What this task involves » Check every line of the data for the word "absolute", and copy those that have it.
[Data listing]
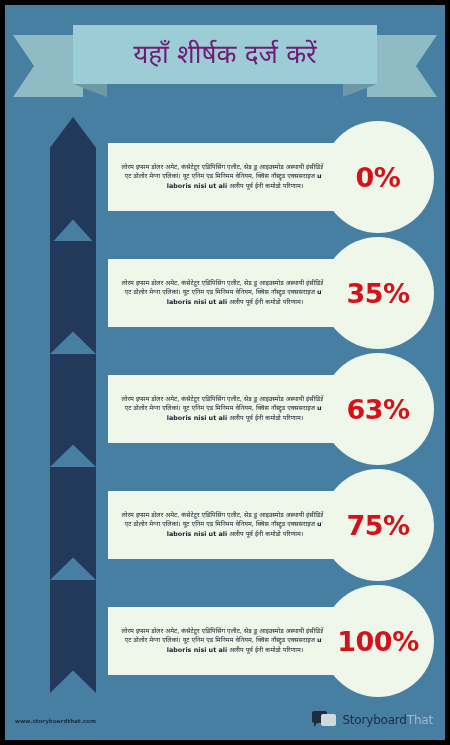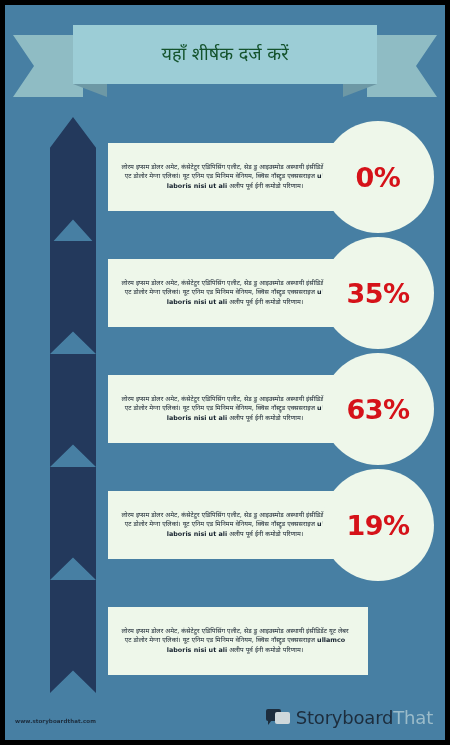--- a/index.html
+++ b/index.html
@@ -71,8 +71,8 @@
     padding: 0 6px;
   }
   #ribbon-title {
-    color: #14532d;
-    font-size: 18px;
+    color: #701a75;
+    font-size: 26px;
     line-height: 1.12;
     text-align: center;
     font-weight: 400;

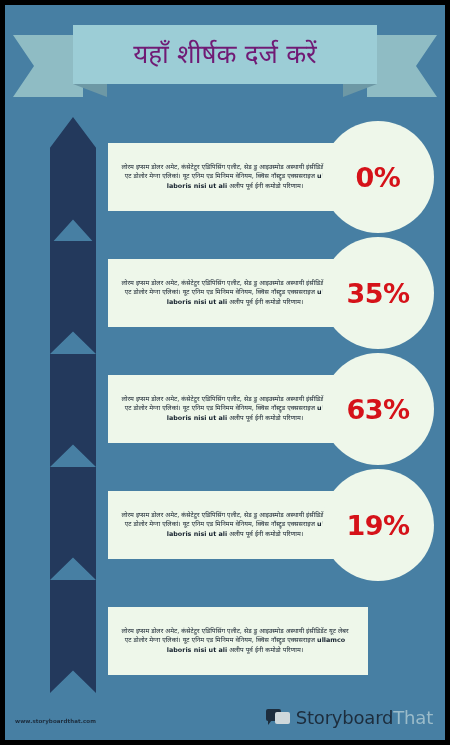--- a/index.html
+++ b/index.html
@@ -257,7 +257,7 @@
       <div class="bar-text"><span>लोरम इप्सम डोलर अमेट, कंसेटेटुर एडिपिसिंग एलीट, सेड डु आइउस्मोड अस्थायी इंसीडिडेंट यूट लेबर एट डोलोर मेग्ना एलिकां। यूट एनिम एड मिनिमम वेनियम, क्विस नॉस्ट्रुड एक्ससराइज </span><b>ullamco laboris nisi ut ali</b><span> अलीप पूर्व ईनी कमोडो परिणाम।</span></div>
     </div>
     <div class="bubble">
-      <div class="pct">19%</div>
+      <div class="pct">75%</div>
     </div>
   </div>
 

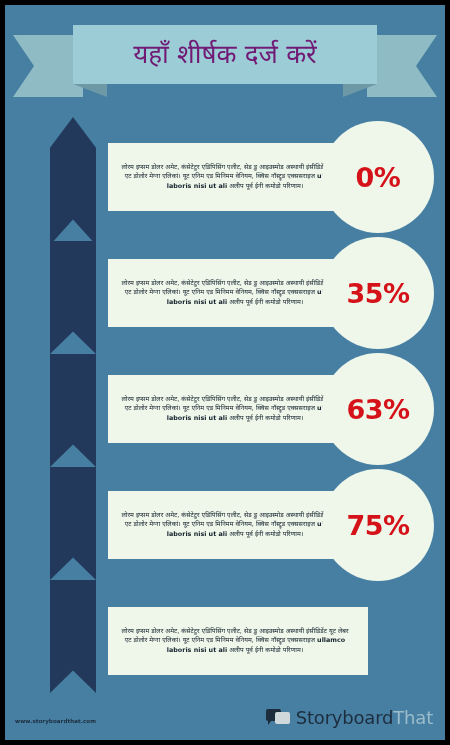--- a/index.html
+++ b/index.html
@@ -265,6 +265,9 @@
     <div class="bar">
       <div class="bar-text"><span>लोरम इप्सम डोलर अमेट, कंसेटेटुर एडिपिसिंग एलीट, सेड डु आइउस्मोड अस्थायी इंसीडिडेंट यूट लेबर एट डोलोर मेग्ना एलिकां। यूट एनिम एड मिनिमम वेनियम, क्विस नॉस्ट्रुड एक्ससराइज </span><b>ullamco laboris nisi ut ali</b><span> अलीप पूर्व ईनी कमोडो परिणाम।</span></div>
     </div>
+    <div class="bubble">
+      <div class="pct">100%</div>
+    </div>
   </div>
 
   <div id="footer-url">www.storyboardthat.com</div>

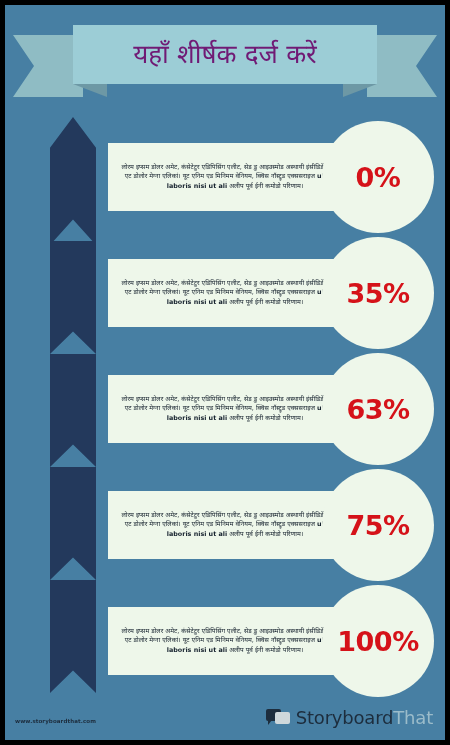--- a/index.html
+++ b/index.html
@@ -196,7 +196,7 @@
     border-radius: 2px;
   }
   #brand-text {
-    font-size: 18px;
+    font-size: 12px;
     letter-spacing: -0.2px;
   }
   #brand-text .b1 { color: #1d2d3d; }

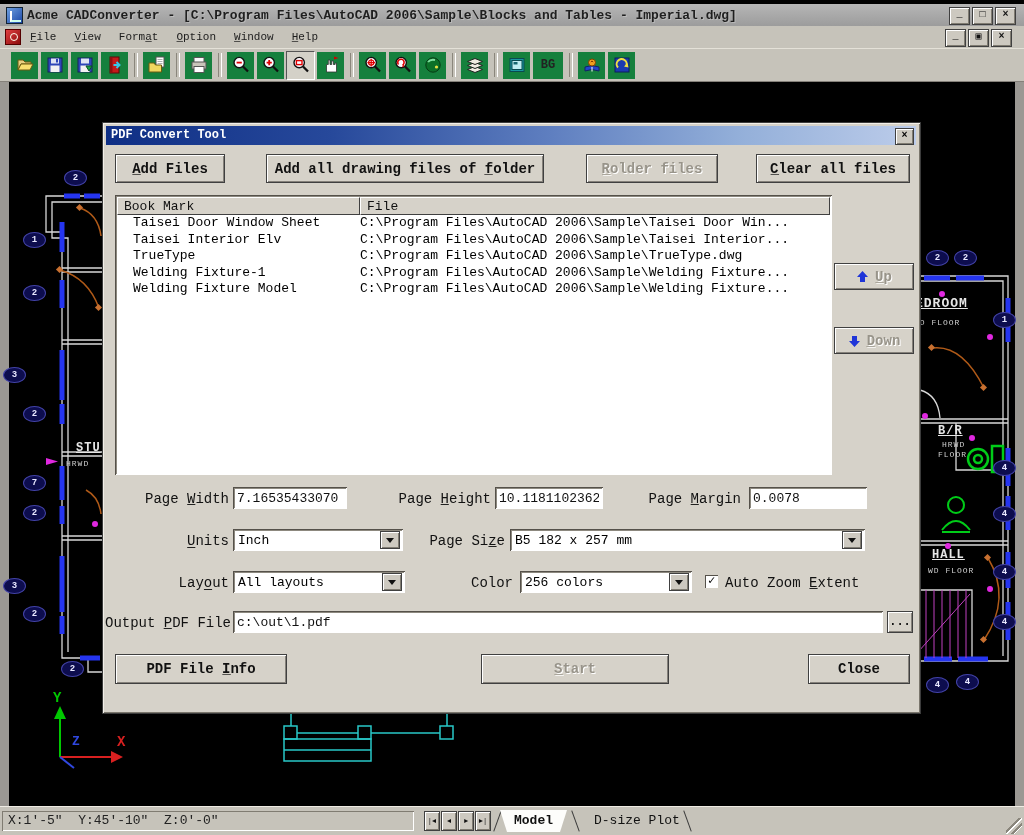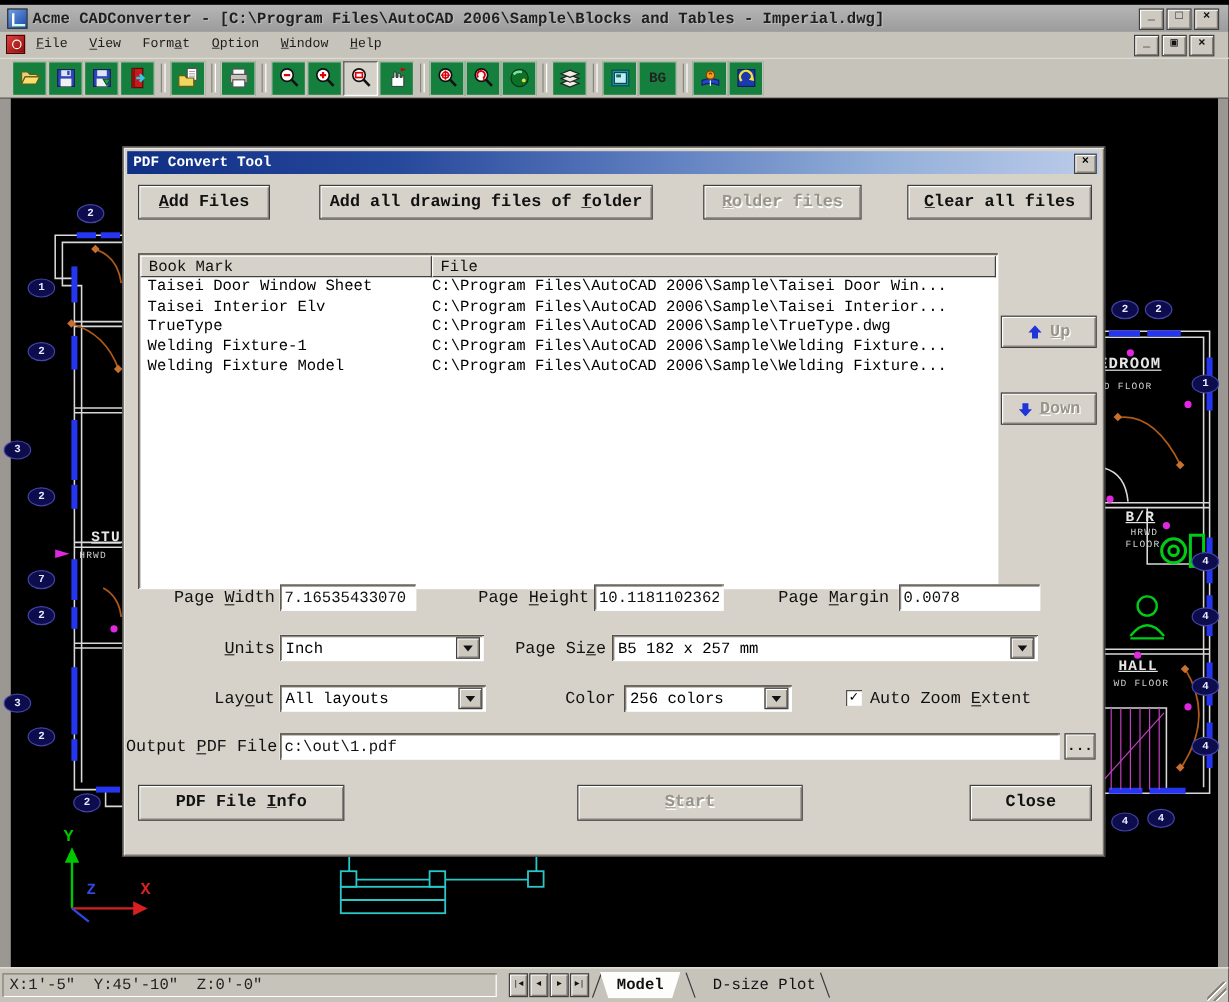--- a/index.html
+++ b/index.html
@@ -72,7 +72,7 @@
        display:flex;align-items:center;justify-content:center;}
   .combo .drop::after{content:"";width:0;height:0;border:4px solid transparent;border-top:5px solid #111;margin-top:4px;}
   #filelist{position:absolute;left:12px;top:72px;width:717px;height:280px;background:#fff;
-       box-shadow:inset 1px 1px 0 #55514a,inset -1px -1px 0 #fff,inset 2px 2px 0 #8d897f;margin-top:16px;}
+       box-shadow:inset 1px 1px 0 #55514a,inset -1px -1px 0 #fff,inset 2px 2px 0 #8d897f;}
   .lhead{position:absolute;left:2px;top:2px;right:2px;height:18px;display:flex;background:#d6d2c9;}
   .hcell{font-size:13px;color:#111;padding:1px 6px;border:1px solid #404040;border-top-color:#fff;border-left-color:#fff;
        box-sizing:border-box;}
[/Data listing]
Response to this exercise »
   #filelist{position:absolute;left:12px;top:72px;width:717px;height:280px;background:#fff;
   .lhead{position:absolute;left:2px;top:2px;right:2px;height:18px;display:flex;background:#d6d2c9;}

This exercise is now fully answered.